### Task statement
Write out the complete data exactly as written.

### Available data
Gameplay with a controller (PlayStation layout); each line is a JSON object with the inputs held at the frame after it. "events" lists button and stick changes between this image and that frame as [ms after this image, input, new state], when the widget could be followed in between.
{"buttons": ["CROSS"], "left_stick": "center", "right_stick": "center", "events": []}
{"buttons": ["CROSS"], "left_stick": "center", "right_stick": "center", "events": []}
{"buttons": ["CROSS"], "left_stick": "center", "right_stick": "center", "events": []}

### Solution for this problem
Gameplay with a controller (PlayStation layout); each line is a JSON object with the inputs held at the frame after it. "events" lists button and stick changes between this image and that frame as [ms after this image, input, new state], when the widget could be followed in between.
{"buttons": ["CROSS"], "left_stick": "center", "right_stick": "center", "events": []}
{"buttons": ["CROSS"], "left_stick": "center", "right_stick": "center", "events": []}
{"buttons": ["CROSS"], "left_stick": "center", "right_stick": "center", "events": []}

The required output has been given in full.